Stocks are turning out to be a rip-roaring success story. Now, someone should shout April Fools, right?
But so far the joke has been on investors -- and even Wall Street experts -- who didn't imagine that stocks would do so well in three short months.
Consider the impact so far on 401(k) plans. Nearly 85 percent of U.S. stock funds posted gains of more than 10 percent for the year through Tuesday.
A year ago during that same time, about 2 percent of the mutual funds that invest in U.S. stocks had such strong gains, according to data from Morningstar.
"Many of the most beaten-down stocks have come back strongly," said Russel Kinnel, director of fund research for Morningstar.
And what lesson can we learn from that turnaround?
"It can be dangerous to read too much into one year's performance because next year it could easily flip," Kinnel said.
Do individuals believe this rally will last -- especially after seeing the Dow Jones Industrial Average climb above 13,000 during the first quarter of 2012? Not quite.
Christopher Ruth, chief market strategist for Comerica Asset Management Group in Birmingham, said he spoke at a breakfast in Dallas late last month and one man said he was scared to see the Dow around 13,000.
Some investors fear, Ruth said, that the stock market rally went "too far, too fast, too soon."

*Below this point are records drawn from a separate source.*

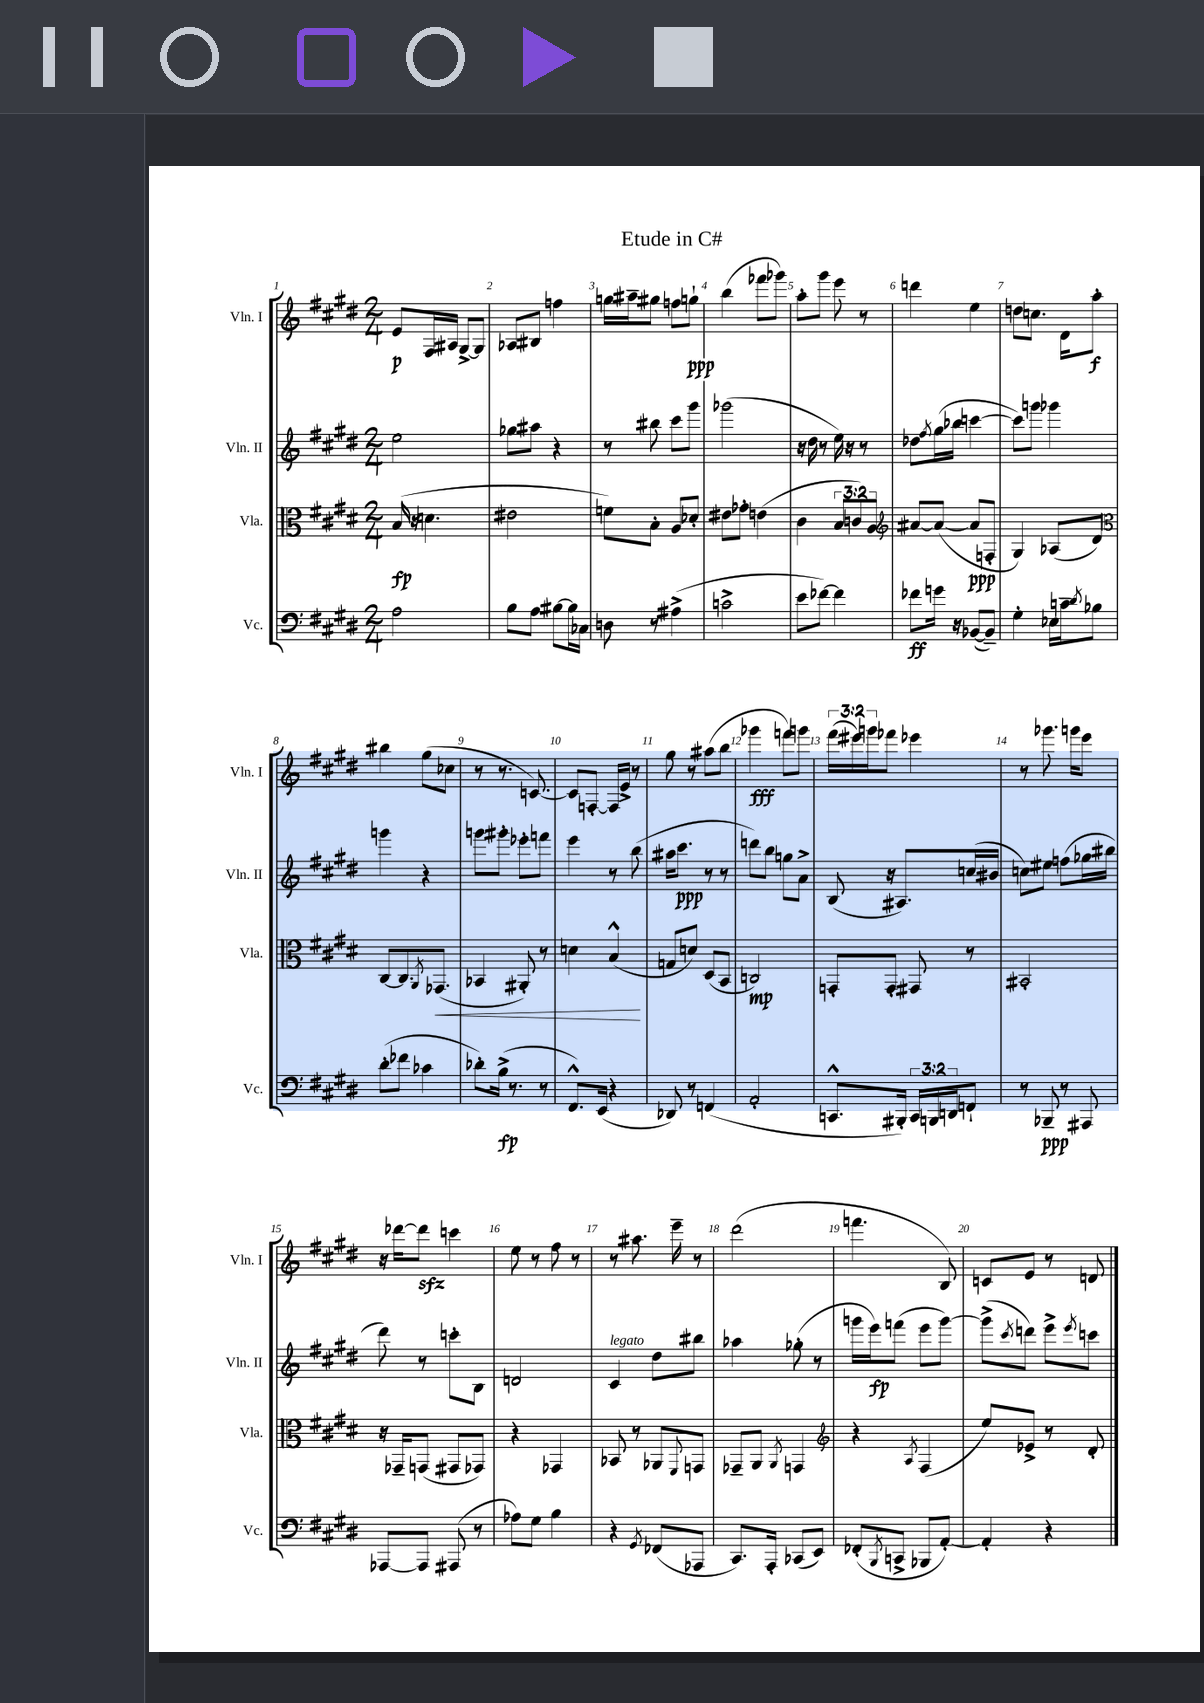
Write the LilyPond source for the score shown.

\header { title = "Etude in C#" }
<<
\new StaffGroup <<
\new Staff = "s0" \with { instrumentName = "Vln. I" shortInstrumentName = "Vln. I" } {
    \clef treble \key e \major \numericTimeSignature \time 2/4 \override Staff.TupletNumber.text = #tuplet-number::calc-fraction-text
    e'8\p fis16 ais16 gis8~-> gis8 |
    aes8 bis8 f''4 |
    g''16 ais''16-- gis''8 f''8 g''8-!\ppp |
    b''4( fes'''8 ges'''8) |
    a''8-. gis'''8 e'''8 r8 |
    d'''4 e''4 |
    d''8 c''8. dis'16 a''8-.\f |
    bis''4 gis''8( ces''8 |
    r8 r8. c'8.~) |
    c'8 f8~-. f16 e'16-> r8 |
    gis''8 r8 ais''8( b''8 |
    ges'''4\fff f'''8) g'''8 |
    \tuplet 3/2 { fis'''16( eis'''16) g'''16 } fes'''8 ees'''4 |
    r8 ges'''8. g'''16 e'''8 |
    r16 des'''16~ des'''8\sfz c'''4 |
    e''8 r8 fis''8 r8 |
    r8 ais''8. e'''16-- r8 |
    dis'''2( |
    f'''4. b8) |
    c'8 e'8 r8 d'8 \bar "|." |
}
\new Staff = "s1" \with { instrumentName = "Vln. II" shortInstrumentName = "Vln. II" } {
    \clef treble \key e \major \numericTimeSignature \time 2/4
    e''2 |
    ges''8 ais''8 r4 |
    r8 bis''8 cis'''8 gis'''8 |
    ges'''2( |
    r16 dis''16 r8 e''16) r16 r8 |
    des''8 \acciaccatura { fis''8 } gis''16( bes''16 c'''4~ |
    c'''8) g'''8 ges'''4 |
    g'''4 r4 |
    g'''8 gis'''8-. ees'''8-. f'''8 |
    e'''4 r8 b''8( |
    ais''16 cis'''8.\ppp r8 r8 |
    d'''8) b''8 g''8 a'8-> |
    b8( r16 ais8.) c''16( bis'16 |
    c''8) eis''8 f''8( ges''16 bis''16 |
    dis'''8) r8 c'''8-. b8 |
    d'2 |
    cis'4^\markup { \italic "legato" } dis''8 bis''8 |
    aes''4 ges''8-.( r8 |
    g'''16 e'''16\fp) f'''8( e'''8 g'''8~) |
    g'''8->( \acciaccatura { cis'''8 } d'''8) e'''8-> \acciaccatura { e'''8 } c'''8 \bar "|." |
}
\new Staff = "s2" \with { instrumentName = "Vla." shortInstrumentName = "Vla." } {
    \clef alto \key e \major \numericTimeSignature \time 2/4 \override Staff.TupletNumber.text = #tuplet-number::calc-fraction-text
    b16\fp( r16 d'4. |
    eis'2 |
    f'8) b8-. a8 des'8-. |
    eis'8 ges'8-. e'4( |
    cis'4 \tuplet 3/2 { b8 c'8) a8 } |
    \clef treble ais'8~ ais'8~( ais'8\ppp f8-. |
    gis4) aes8( dis'8) |
    \clef alto cis8~ cis8. \acciaccatura { a,8 } ges,8.\<( |
    bes,4 ais,8-.) r8 |
    d'4 b4-^\!( |
    g8 d'8) dis8( b,8 |
    c2\mp) |
    g,8-. g,8-. gis,8 r8 |
    bis,2-. |
    r16 ges,16-- g,8( gis,8 ges,8) |
    r4 ges,4 |
    bes,8 r8 aes,8 \appoggiatura { fis,8 } g,8 |
    ges,8-- a,8 \acciaccatura { a,8 } g,4 |
    \clef treble r4 \acciaccatura { a8 } fis4( |
    e''8) ees'8-> r8 dis'8-. \bar "|." |
}
\new Staff = "s3" \with { instrumentName = "Vc." shortInstrumentName = "Vc." } {
    \clef bass \key e \major \numericTimeSignature \time 2/4 \override Staff.TupletNumber.text = #tuplet-number::calc-fraction-text
    a2 |
    b8 a8 bis8~ bis16 ces16 |
    d8 r8 ais4->( |
    c'2-> |
    e'8 fes'8~) fes'4 |
    fes'8\ff g'16 r16 bes,8~( bes,8--) |
    gis4-. ees16 c'16-- \acciaccatura { dis'8 } bes8 |
    dis'8-.( fes'8 ces'4 |
    des'8-.) b16->\fp( r8. r8 |
    fis,8.-^) e,16( r4 |
    des,8) r8 f,4( |
    a,2-. |
    c,8.-^ bis,,16-.) \tuplet 3/2 { c,16 b,,16 d,16 } f,8-! |
    r8 bes,,8--\ppp r8 ais,,8 |
    aes,,8~ aes,,8 ais,,8( r8 |
    aes8) gis8 b4 |
    r4 \acciaccatura { gis,8 } fes,8( aes,,8 |
    cis,8.) a,,16-. ces,8( e,8) |
    fes,8-.( \acciaccatura { b,,8 } c,8-> bes,,8 a,8~-.) |
    a,4-. r4 \bar "|." |
}
>>
>>
\layout { \context { \Score \override BarNumber.break-visibility = ##(#f #t #t) barNumberVisibility = #all-bar-numbers-visible } }
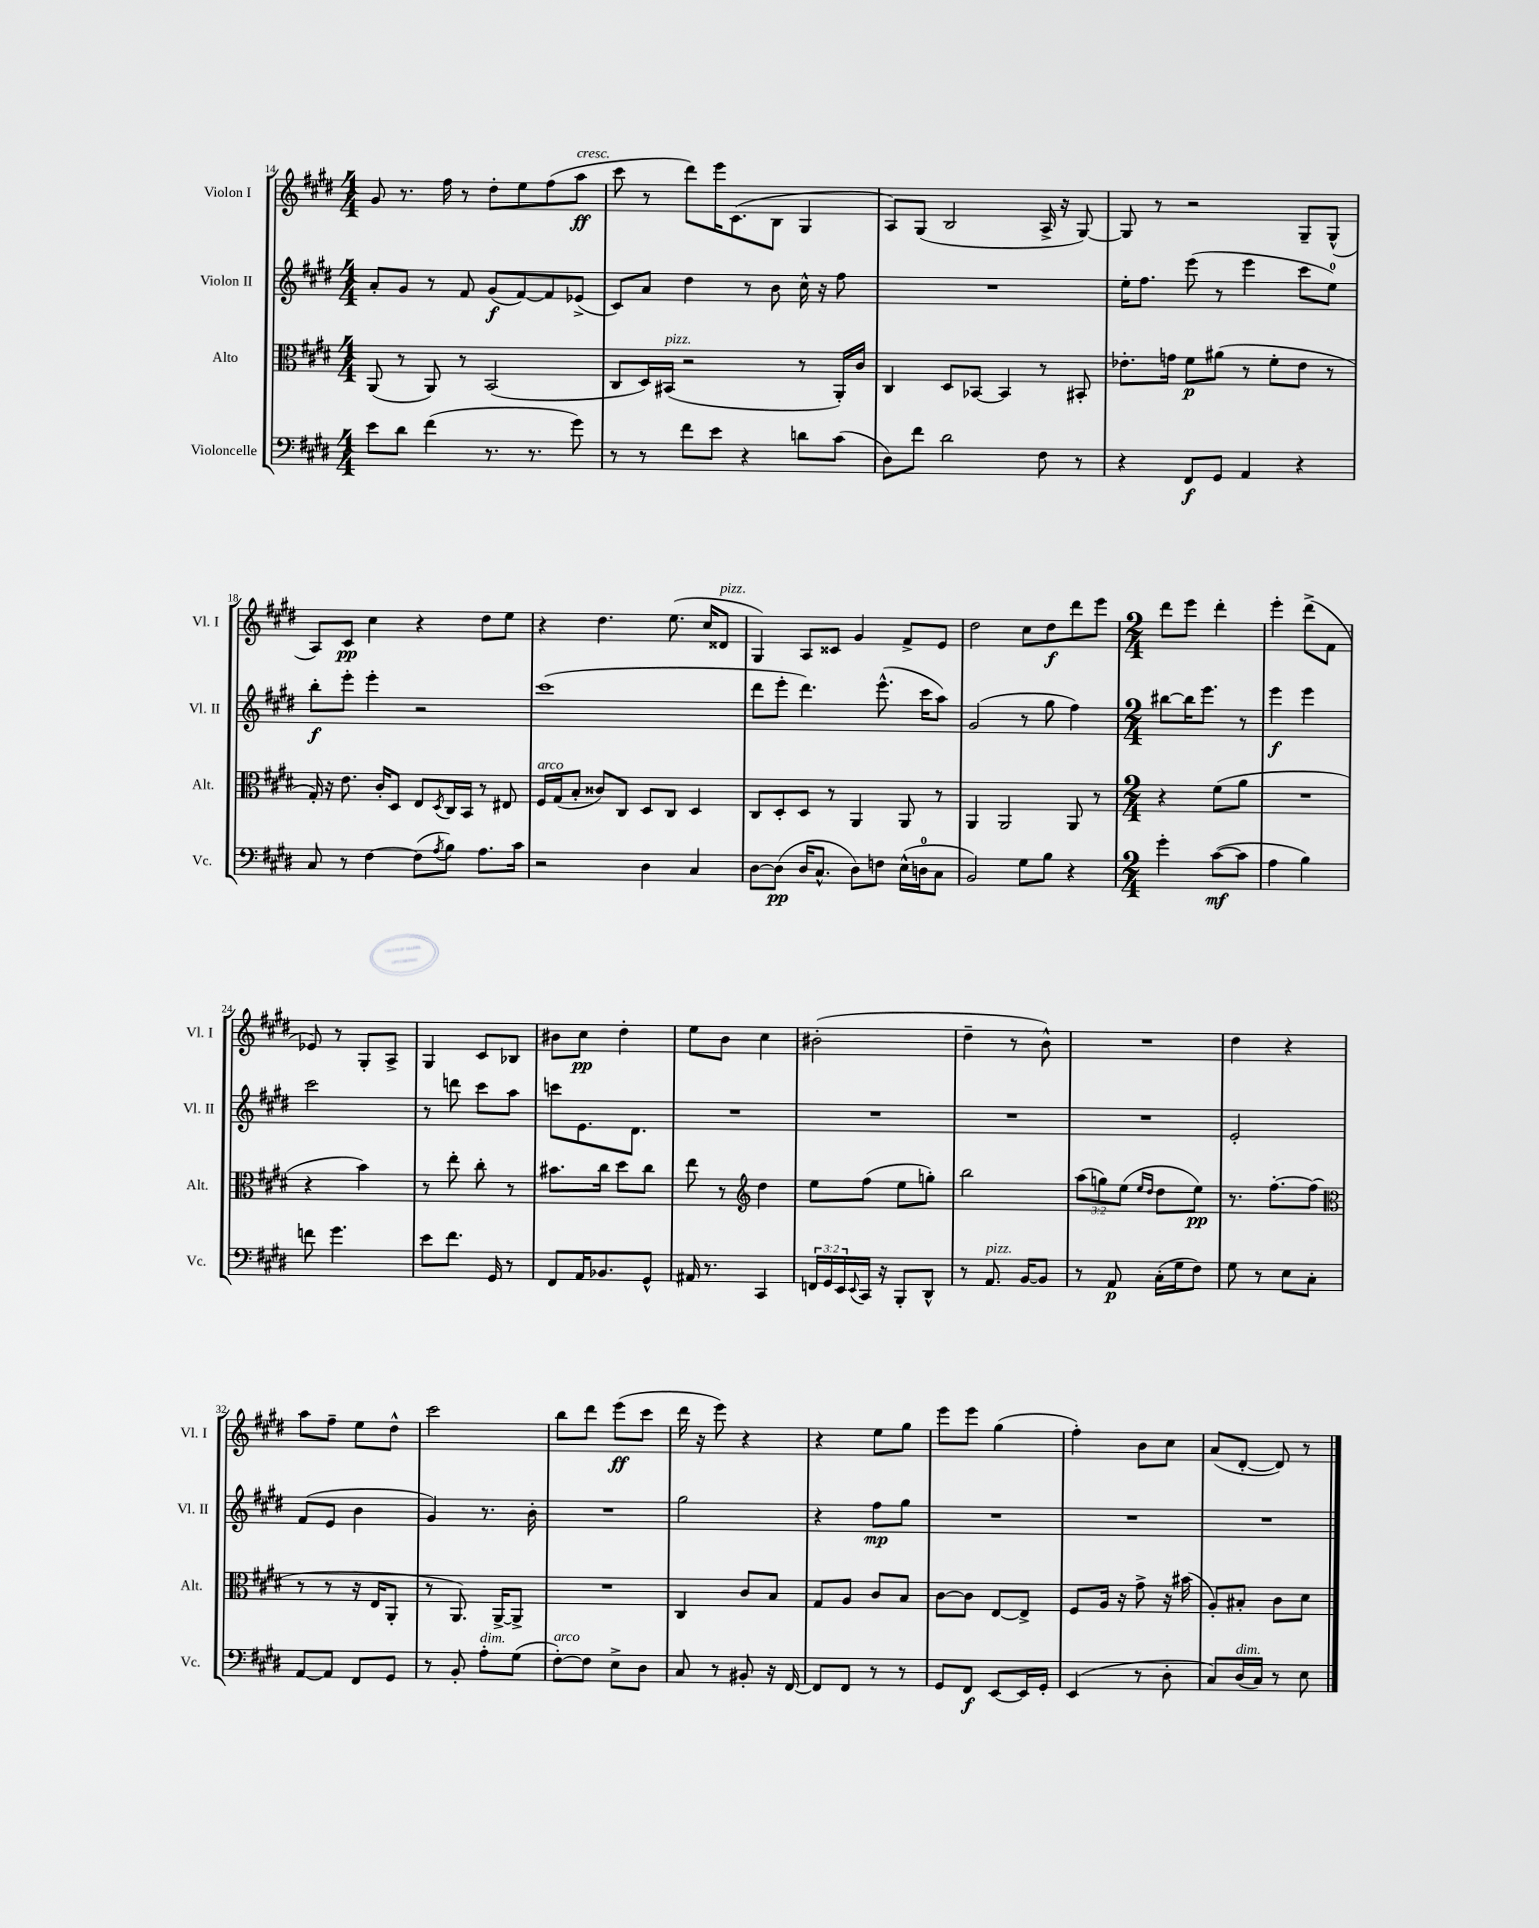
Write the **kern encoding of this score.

**kern	**kern	**kern	**kern
*staff4	*staff3	*staff2	*staff1
*clefF4	*clefC3	*clefG2	*clefG2
*k[f#c#g#d#]	*k[f#c#g#d#]	*k[f#c#g#d#]	*k[f#c#g#d#]
*M4/4	*M4/4	*M4/4	*M4/4
8e\L	(8AA/	8a'/L	8g#/
8d#\J	8r	8g#/J	8.r
(4f#\	8AA/)	8r	.
.	.	.	16ff#\
.	8r	8f#/	8r
8.r	(2BB/	(8g#/L	8dd#'\L
.	.	[8f#/)	8ee\
8.r	.	.	.
.	.	8f#/]	(8ff#\
8g#\)	.	(8e-^/J	8aa\J
=	=	=	=
8r	8C#/L	8c#/L)	8ccc#\
8r	16D#/L)	8a/J	8r
.	(16BB#/JJ	.	.
8f#\L	2r	4dd#\	8ddd#\L)
8e\J	.	.	16eee\K
.	.	.	(8.c#\
4r	.	8r	.
.	.	8b\	8B\J
8d\L	8r	16cc#^^\	4G#/
.	.	16r	.
(8c#\J	16AA'/LL)	8ff#\	.
.	16c#/JJ	.	.
=	=	=	=
8D#\L)	4C#/	1r	8A/L)
8f#\J	.	.	(8G#/J
2d#\	8D#/L	.	2B/
.	[8BB-/J	.	.
.	4BB-/]	.	.
8F#\	8r	.	16A^/
.	.	.	16r
8r	8BB#'/	.	[8G#/)
=	=	=	=
4r	8.e-'\L	16ee'\LK	8G#/]
.	.	8.ff#\J	.
.	.	.	8r
.	16g\Jk	.	.
8FF#/L	8f#\L	(8eee\	2r
8GG#/J	(8a#\J	8r	.
4AA/	8r	4eee\	.
.	8f#'\L	.	.
4r	8e-\J	8ccc#\L	8G#~/L
.	8r	8ee\J)	(8G#^^/J
=	=	=	=
8C#/	16G#'/)	8bb'\L	8A/L)
.	16r	.	.
8r	8.e\	8eee'\J	8c#/J
[4F#\	.	4eee'\	4cc#\
.	16c#'/LK	.	.
.	8D#/J	.	.
(8F#\]L	8E/L	2r	4r
8qA/	8qD#/	.	.
8B\J)	16C#/L	.	.
.	16BB/JJ	.	.
8.A\L	8r	.	8dd#\L
.	8E#/	.	8ee\J
16c#\Jk	.	.	.
=	=	=	=
2r	16F#/LL	(1ccc#	4r
.	(16G#/J	.	.
.	8B'/J	.	.
.	8c##/L)	.	4.dd#\
.	8C#/J	.	.
4D#\	8D#/L	.	.
.	8C#/J	.	(8.ee\
4C#/	4D#/	.	.
.	.	.	16cc#/LK
.	.	.	8d##/J
=	=	=	=
[8D#\L	8C#/L	8ddd#\L	4G#/)
(8D#\]J	8D#'/	8eee'\J	.
16D#/LK	8D#/J	4.ddd#\)	8A/L
8.C#^^/J	.	.	.
.	8r	.	8c##/J
8D#\L)	4AA/	.	4g#/
8F\J	.	(8.eee^^\	.
(16E^^\LL	8AA/	.	8f#^/L
16D\J	.	16ccc#\LK	.
8C#\J	8r	8aa\J)	8e/J
=	=	=	=
2BB/)	4AA/	(2g#/	2dd#\
.	2AA/	.	.
8G#\L	.	8r	8cc#\L
8B\J	.	8gg#\	8dd#\
4r	8AA/	4ff#\)	8ddd#\
.	8r	.	8eee\J
=	=	=	=
*M2/4	*M2/4	*M2/4	*M2/4
4g#'\	4r	[8bb#\L	8ddd#\L
.	.	16bb#\]K	8eee\J
.	.	8.eee\J	.
([8c#\L	(8f#\L	.	4ddd#'\
8c#\]J	8a\J	8r	.
=	=	=	=
4A\	2r	4eee\	4eee'\
4B\)	.	4eee\	(8ddd#^\L
.	.	.	8f#\J
=	=	=	=
8f\	4r	2ccc#\	8e-/)
4.g#\	.	.	8r
.	4b\)	.	8G#'/L
.	.	.	8A^/J
=	=	=	=
8e\L	8r	8r	4G#/
8.f#\J	8ee'\	8ddd\	.
.	8cc#'\	8ccc#\L	8c#/L
16GG#/	.	.	.
8r	8r	8aa\J	8B-/J
=	=	=	=
8FF#/L	8.b#\L	8ccc\L	8b#\L
16AA/K	.	8.e\	8cc#\J
8.BB-/	16cc#\Jk	.	.
.	8dd#\L	.	4dd#'\
.	.	8.d#\J	.
8GG#^^/J	8cc#\J	.	.
=	=	=	=
16AA#/	8ee\	2r	8ee\L
8.r	.	.	.
.	8r	.	8b\J
*	*clefG2	*	*
4CC#/	4dd#\	.	4cc#\
=	=	=	=
24FF/LL	8ee\L	2r	(2b#'\
24GG#/	.	.	.
24EE/	.	.	.
8qqEE/	.	.	.
16CC#/JJ	(8ff#\J	.	.
16r	.	.	.
8BBB'/L	8ee\L	.	.
8DD#^^/J	8gg'\J)	.	.
=	=	=	=
8r	2bb\	2r	4dd#~\
8.AA/	.	.	.
.	.	.	8r
[16BB/LK	.	.	.
8BB/]J	.	.	8b^^\)
=	=	=	=
8r	(12aa\L	2r	2r
.	12gg\)	.	.
8AA/	.	.	.
.	(12ee\J	.	.
.	16qqee/LL	.	.
.	16qqdd#/JJ	.	.
(16C#'\LL	8dd#\L	.	.
16G#\J	.	.	.
8F#\J)	8ee\J)	.	.
=	=	=	=
8G#\	8.r	2e'/	4dd#\
8r	.	.	.
.	[8.ff#'\L	.	.
8E\L	.	.	4r
8C#'\J	(8ff#\]J	.	.
=	=	=	=
*	*clefC3	*	*
[8AA/L	8r	(8f#/L	8aa\L
8AA/]J	8r	8e/J	8ff#~\J
8FF#/L	16r	4b\	8ee\L
.	16E/LK	.	.
8GG#/J	8AA'/J	.	8dd#^^\J
=	=	=	=
8r	8r	4g#/)	2ccc#\
8BB'/	8.AA/)	.	.
8A'\L	.	8.r	.
.	[16AA^/LK	.	.
(8G#\J	8AA^/]J	.	.
.	.	16b'\	.
=	=	=	=
[8F#'\L)	2r	2r	8bb\L
8F#\]J	.	.	8ddd#\J
8E^\L	.	.	(8eee\L
8D#\J	.	.	8ccc#\J
=	=	=	=
8C#/	4C#/	2gg#\	16ddd#\
.	.	.	16r
8r	.	.	8eee\)
8BB#'/	8c#/L	.	4r
16r	8B/J	.	.
[16FF#/	.	.	.
=	=	=	=
8FF#/]L	8G#/L	4r	4r
8FF#/J	8A/J	.	.
8r	8c#/L	8ff#\L	8ee\L
8r	8B/J	8gg#\J	8gg#\J
=	=	=	=
8GG#/L	[8c#\L	2r	8eee\L
8FF#/J	8c#\]J	.	8eee\J
[8EE/L	[8E/L	.	(4gg#\
16EE/]L	8E^/]J	.	.
16GG#'/JJ	.	.	.
=	=	=	=
(4EE/	8F#/L	2r	4ff#'\)
.	16A/Jk	.	.
.	16r	.	.
8r	8g#^\	.	8b\L
8D#'\	16r	.	8cc#\J
.	(16b#\	.	.
=	=	=	=
8C#/L)	8A'/L)	2r	(8a/L
(16D#/L	8B#'/J	.	[8d#'/J
16C#/JJ)	.	.	.
8r	8c#\L	.	8d#/])
8E\	8d#\J	.	8r
==	==	==	==
*-	*-	*-	*-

Lately, Wall Street is talking less about double-dip recessions and more about a double-dose of above-average gains for stocks.
The Standard & Poor's 500 rose 11.4 percent in the fourth quarter of 2011 and gained 12 percent for the first quarter.
Will stocks tank now?
Ruth said he wouldn't assume that the second quarter will be a bad one for investors.
"It could very well be that this momentum carries forward," Ruth said.
Sam Stovall, chief equity strategist at S&P Capital IQ, a research firm, wrote in a report that since 1947, there were eight times that the S&P 500 was up more than 10 percent in a first quarter.
What happened after those strong, early starts?
As for the second quarter, he said, the S&P 500 gained another 3.3 percent on average and the index rose in price six of the eight times.
Yet if results are favorable in the second quarter, Stovall noted, it's usually because of a strong performance in April.
Some market watchers are indeed looking to see a spring pullback of some sort, possibly 5 percent or so.
But overall, other analysts remain optimistic.
No one seems to be seriously warning about the likelihood of a double-dip recession in the U.S. any longer.
The first quarter proved to be a good one for stocks, analysts said, because the dreaded debt crisis in Europe seems far more under control.
Risk, of course, hasn't been outlawed.
"The jury is still out on China," said said David Joy, chief market strategist at Ameriprise Financial.
Some say China is undergoing a major economic slowdown, and the risk exists that China's economic troubles could ignite a global recession.
"I ultimately think China will be fine," Joy said.
Anyone who drives a car, of course, can spot troubling signs, now that gas is $4 a gallon and higher.
Ruth said the U.S. economy would be able to withstand gas prices at this level or slightly higher. But the real risk would be high gas prices -- plus some sort of unknown second shock.
Later in the year, other issues could generate more concern and create more volatility for stocks, too.